→ **Try it**: A line-by-line copy of the material below is required.

##############################

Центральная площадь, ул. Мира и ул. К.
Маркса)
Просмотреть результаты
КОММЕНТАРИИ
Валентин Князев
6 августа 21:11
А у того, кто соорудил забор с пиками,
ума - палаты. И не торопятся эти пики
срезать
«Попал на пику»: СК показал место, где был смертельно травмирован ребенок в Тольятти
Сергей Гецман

##############################

→ **Exercise solution**:
Центральная площадь, ул. Мира и ул. К.
Маркса)
Просмотреть результаты
КОММЕНТАРИИ
Валентин Князев
6 августа 21:11
А у того, кто соорудил забор с пиками,
ума - палаты. И не торопятся эти пики
срезать
«Попал на пику»: СК показал место, где был смертельно травмирован ребенок в Тольятти
Сергей Гецман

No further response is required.